DESCRIPTION OF THE TASK: When the line with "Stopa Na Centimetr" is found, repeat it and all lines that follow it exactly, stopping at the end of the listing.

DATA EXCERPTS:
══════
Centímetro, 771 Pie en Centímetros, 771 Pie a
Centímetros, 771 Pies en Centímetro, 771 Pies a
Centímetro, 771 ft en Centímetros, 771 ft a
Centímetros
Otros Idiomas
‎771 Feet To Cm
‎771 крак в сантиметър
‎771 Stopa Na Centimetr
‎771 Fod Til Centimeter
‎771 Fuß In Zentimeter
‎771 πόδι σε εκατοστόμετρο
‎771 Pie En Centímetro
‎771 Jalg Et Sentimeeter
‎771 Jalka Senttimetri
══════
SOLUTION TO THE EXERCISE:
‎771 Stopa Na Centimetr
‎771 Fod Til Centimeter
‎771 Fuß In Zentimeter
‎771 πόδι σε εκατοστόμετρο
‎771 Pie En Centímetro
‎771 Jalg Et Sentimeeter
‎771 Jalka Senttimetri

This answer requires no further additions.